Kekecewaan yang sama dirasakan ibu korban, S (42), yang menuturkan bahwa pondok pesantren sama sekali tidak menunjukkan itikad baik sejak kasus ini mencuat.

“Dari pihak pondok tidak ada etika untuk menemui kami. Saya minta ketemu pimpinan saja tidak pernah direspons. Padahal anak saya mengalami kekerasan di tempat mereka,” ujarnya sambil menahan tangis.

Kasus ini bermula ketika B mengalami serangkaian kekerasan fisik dan pelecehan seksual sejak 2023 oleh beberapa kakak tingkat di pesantren.

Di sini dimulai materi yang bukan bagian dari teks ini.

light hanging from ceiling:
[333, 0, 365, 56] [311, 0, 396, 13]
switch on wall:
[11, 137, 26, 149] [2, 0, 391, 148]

Dari kekerasan fisik, cekikan, hingga tindakan asusila, trauma yang dialami korban memaksa B berhenti mondok dan melanjutkan pendidikan melalui program paket.

Upaya klarifikasi ke pesantren pada Januari 2025 menemui jalan buntu, bahkan keterangan pondok kepada Kementerian Agama berbeda dari pengakuan korban.

“Banyak keterangan yang tidak sesuai. Pesantren cenderung menutupi kasus ini,” kata S.

Meski Jaksa menuntut hukuman 3 tahun, putusan hakim yang lebih ringan membuka peluang langkah hukum berikutnya.

Kuasa hukum korban menyatakan keluarga masih mempertimbangkan opsi banding untuk menegakkan keadilan.

“Saya akan terus mencari keadilan untuk anak saya. Saya tidak akan berhenti di sini,” tegas S, suara mantap namun sarat emosi.

Hingga berita ini diturunkan, pihak Pesantren Daarul Ishlah belum memberikan tanggapan.